Task statement:
Repeat word for word the lines from the top of the records through the line containing "Gameplay with keyboard", and skip the pictures.

Exercise material:
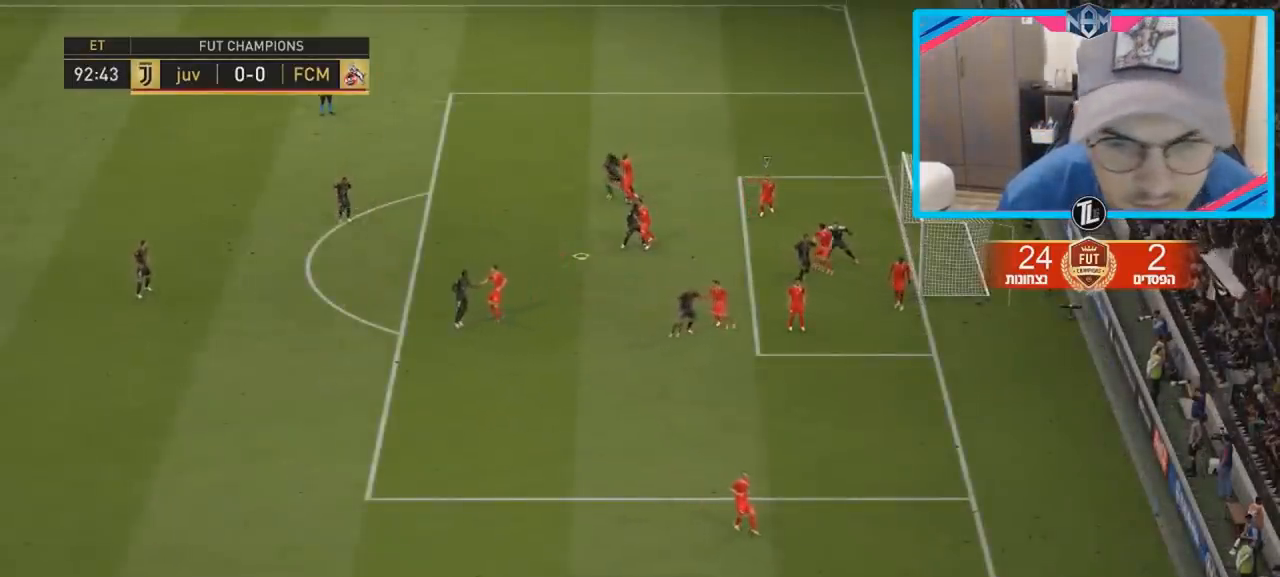
Gameplay with a controller (PlayStation layout); each line is a JSON object with the inputs held at the frame after it. "events" lists button and stick changes between this image and that frame as [ms after this image, input, new state], when the widget could be followed in between. Not read: L3 R3.
{"buttons": [], "left_stick": "center", "right_stick": "center", "events": [[67, "CROSS", "down"], [150, "CROSS", "up"], [200, "CROSS", "down"], [283, "CROSS", "up"]]}
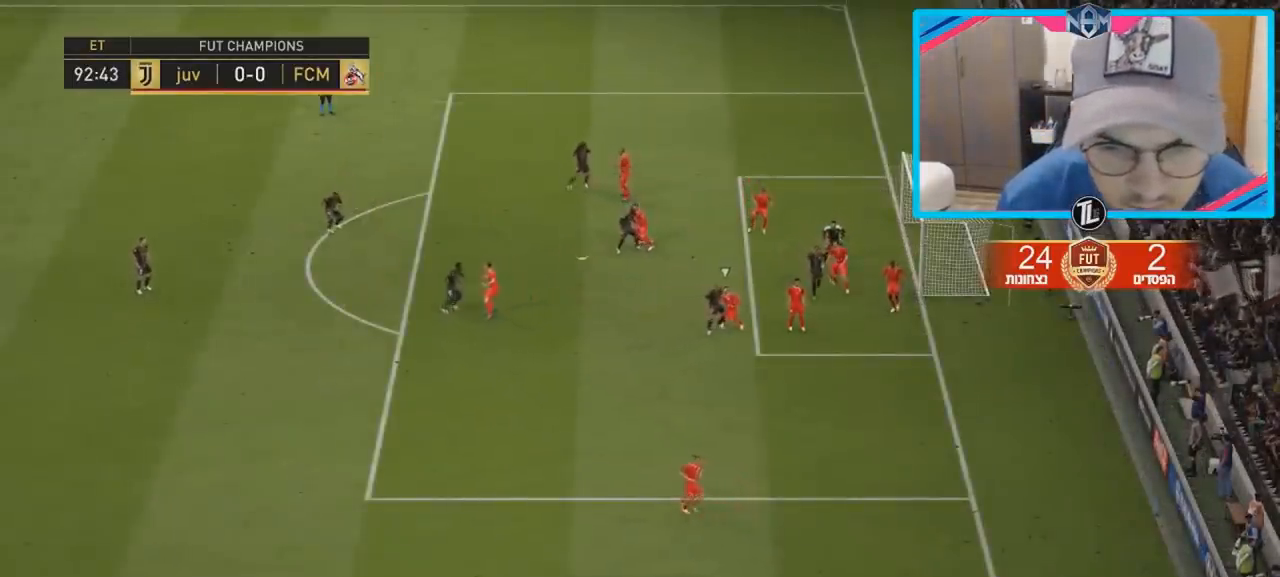
{"buttons": [], "left_stick": "up-left", "right_stick": "center", "events": [[367, "left_stick", "up-left"]]}
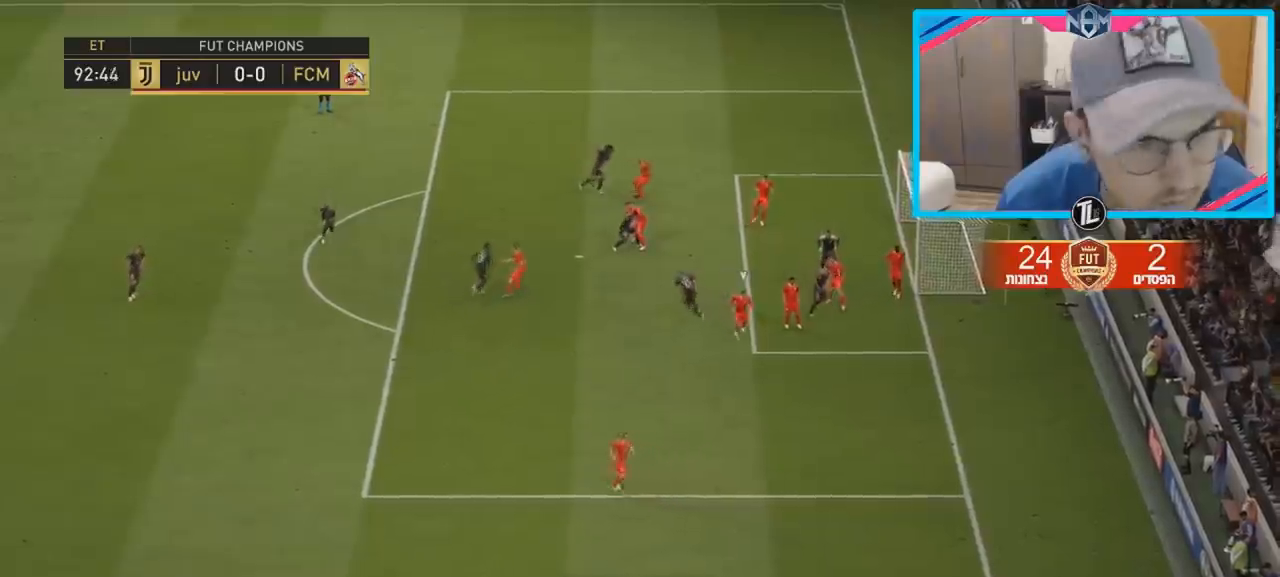
{"buttons": [], "left_stick": "up-left", "right_stick": "center", "events": []}
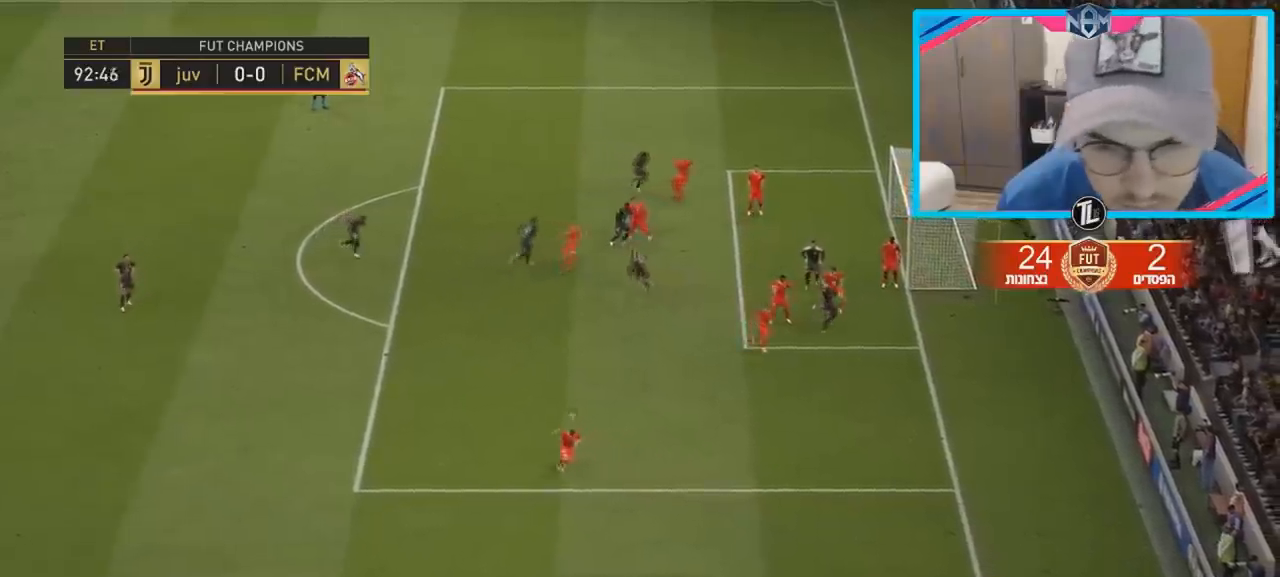
{"buttons": [], "left_stick": "up-left", "right_stick": "center", "events": []}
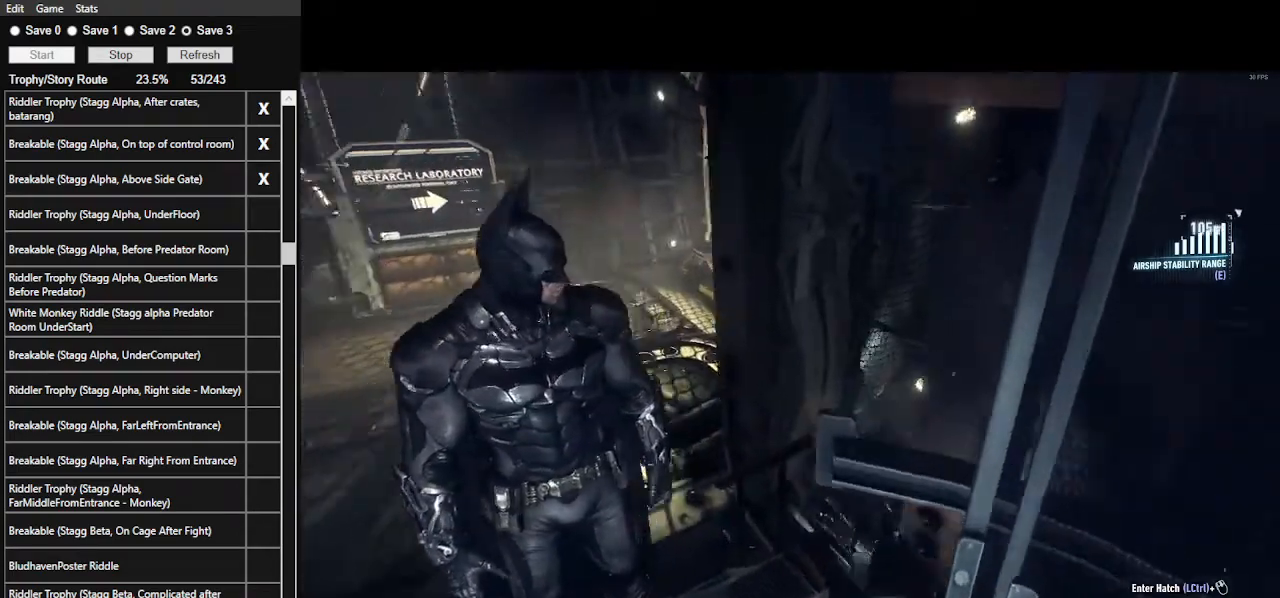
Gameplay with keyboard and mouse; each line is a JSON object with the keys and mouse buttons held at the frame after it. "events" lists presses ("down") and releases ("up") of ".", "/", "0", "1", "2", "3", "4", "5", "6", "7", "8", "9", "a", "alt_l", "alt_r", "b", "backslash", "backspace", "c", "caps_lock", "comma", "ctrl_l", "ctrl_r", "d", "e", "equals", "f", "g", "h", "i", "j", "k", "l", "lbracket", "m", "minus", "n", "o", "p", "q", "quote", "r", "rbracket", "return", "s", "semicolon", "shift_l", "shift_r", "space", "super", "t", "tab", "tilde", "u", "v", "w", "x", "y", "z", "mouse_left", "mouse_wheel" and "mouse_right" between this image and that frame as [ms after this image, input, new state], when the widget could be followed in between. "mouse_left", "mouse_wheel", "mouse_right" = the "left", "wheel", "right" buttons of the "mouse" list. No other keys are recorded. "wheel" means that the mouse wheel is clicked or scrolled. Not read: mouse_move.
{"keys": ["ctrl_l", "w"], "mouse": [], "events": [[167, "ctrl_l", "down"], [167, "w", "down"]]}
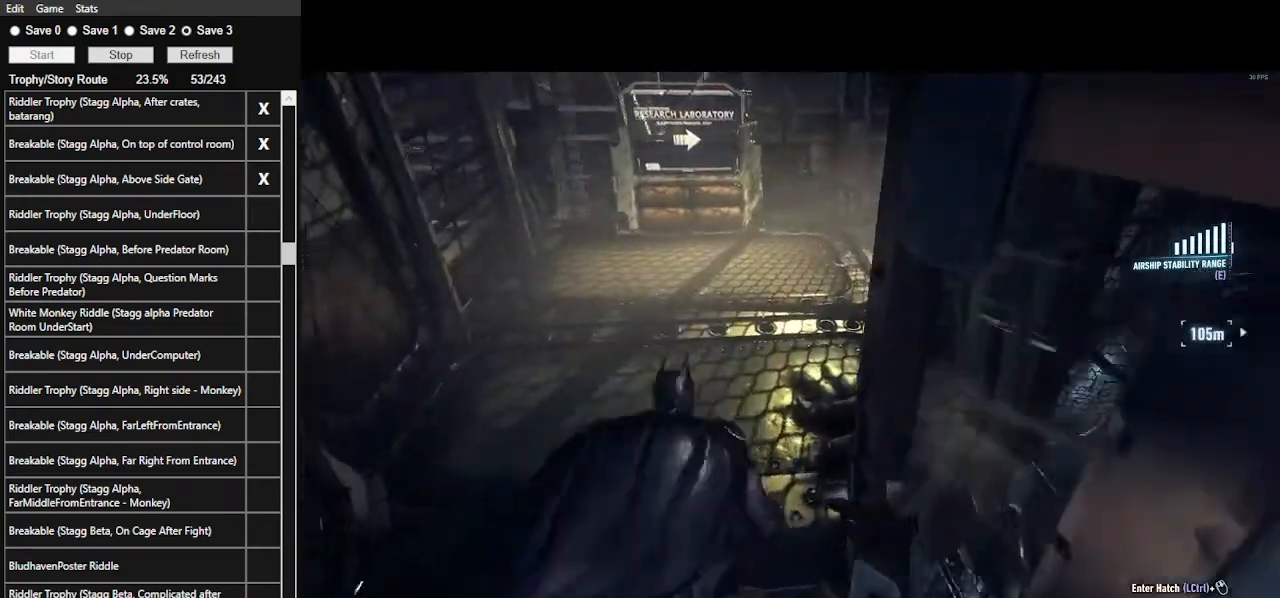
{"keys": ["space", "w"], "mouse": [], "events": [[233, "ctrl_l", "up"], [267, "space", "down"]]}
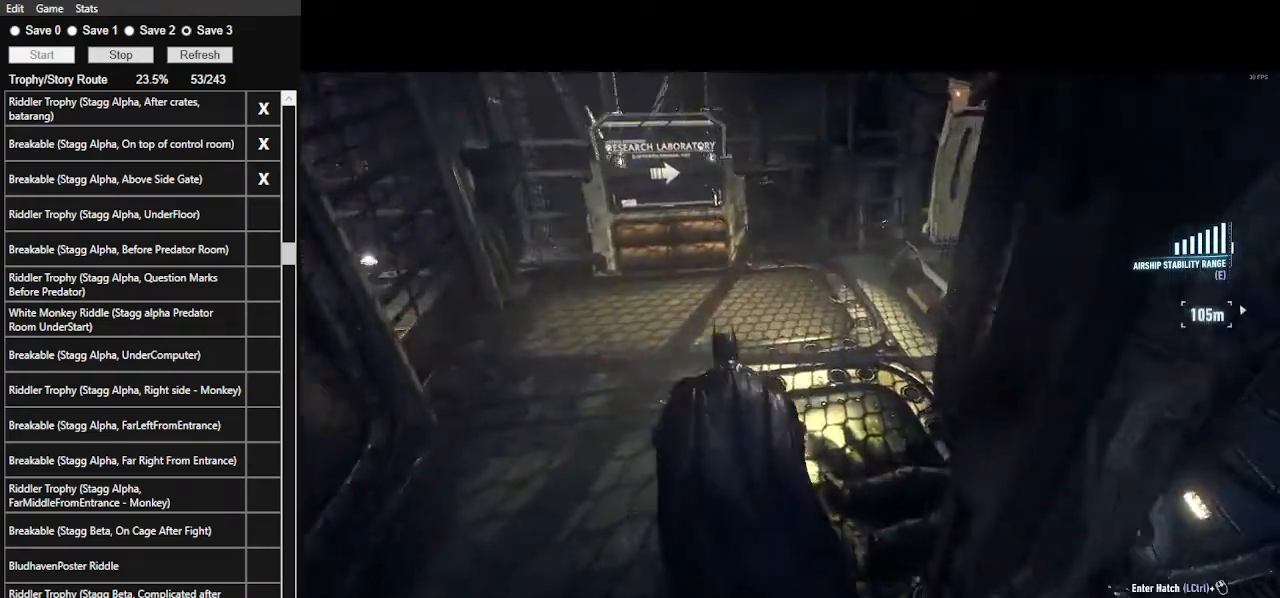
{"keys": ["space", "w"], "mouse": [], "events": []}
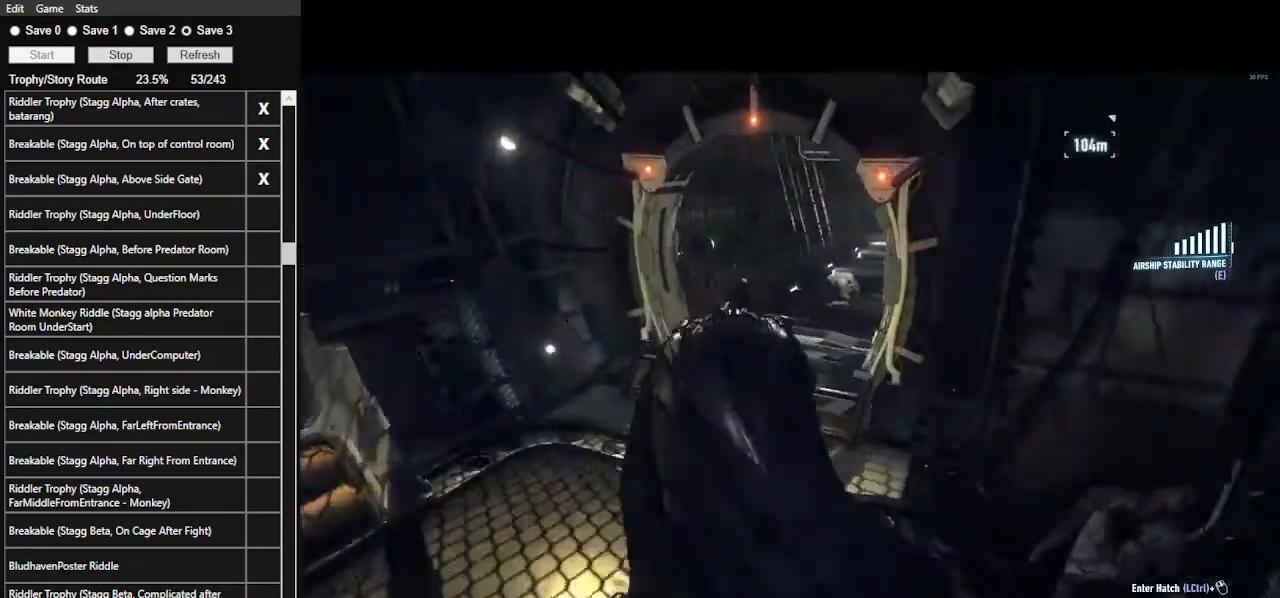
{"keys": ["space", "w"], "mouse": [], "events": []}
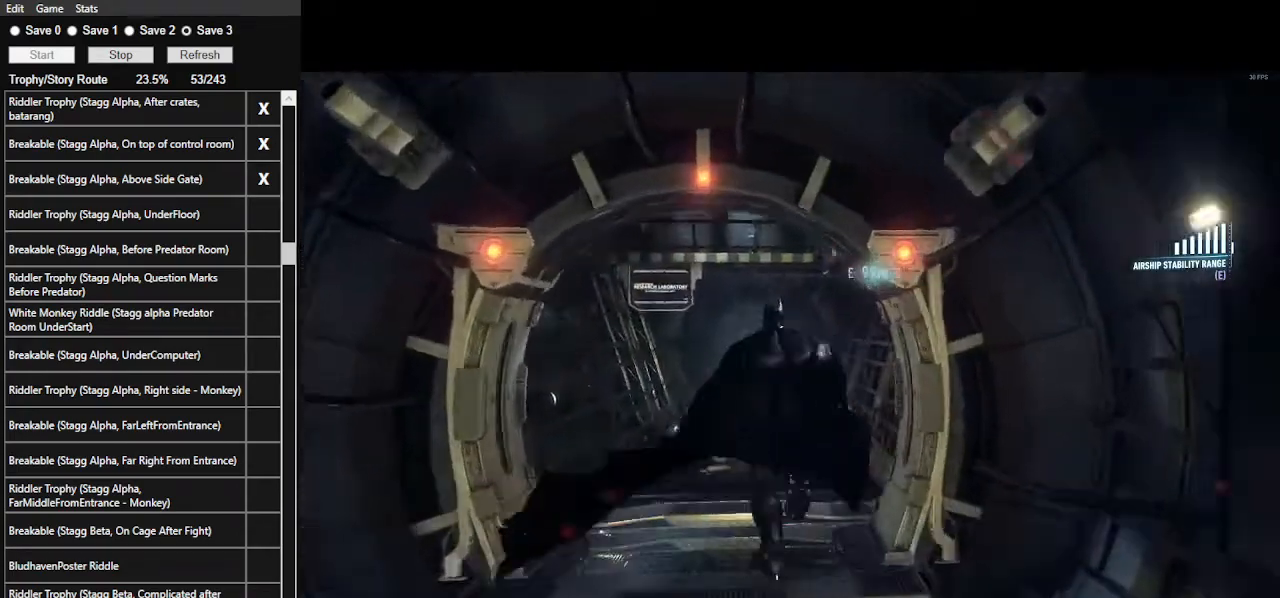
{"keys": ["f"], "mouse": [], "events": [[33, "space", "up"], [133, "w", "up"], [500, "f", "down"]]}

Your solution:
Gameplay with a controller (PlayStation layout); each line is a JSON object with the inputs held at the frame after it. "events" lists button and stick changes between this image and that frame as [ms after this image, input, new state], when the widget could be followed in between. Not read: L3 R3.
{"buttons": [], "left_stick": "center", "right_stick": "center", "events": [[67, "CROSS", "down"], [150, "CROSS", "up"], [200, "CROSS", "down"], [283, "CROSS", "up"]]}
{"buttons": [], "left_stick": "up-left", "right_stick": "center", "events": [[367, "left_stick", "up-left"]]}
{"buttons": [], "left_stick": "up-left", "right_stick": "center", "events": []}
{"buttons": [], "left_stick": "up-left", "right_stick": "center", "events": []}
Gameplay with keyboard and mouse; each line is a JSON object with the keys and mouse buttons held at the frame after it. "events" lists presses ("down") and releases ("up") of ".", "/", "0", "1", "2", "3", "4", "5", "6", "7", "8", "9", "a", "alt_l", "alt_r", "b", "backslash", "backspace", "c", "caps_lock", "comma", "ctrl_l", "ctrl_r", "d", "e", "equals", "f", "g", "h", "i", "j", "k", "l", "lbracket", "m", "minus", "n", "o", "p", "q", "quote", "r", "rbracket", "return", "s", "semicolon", "shift_l", "shift_r", "space", "super", "t", "tab", "tilde", "u", "v", "w", "x", "y", "z", "mouse_left", "mouse_wheel" and "mouse_right" between this image and that frame as [ms after this image, input, new state], when the widget could be followed in between. "mouse_left", "mouse_wheel", "mouse_right" = the "left", "wheel", "right" buttons of the "mouse" list. No other keys are recorded. "wheel" means that the mouse wheel is clicked or scrolled. Not read: mouse_move.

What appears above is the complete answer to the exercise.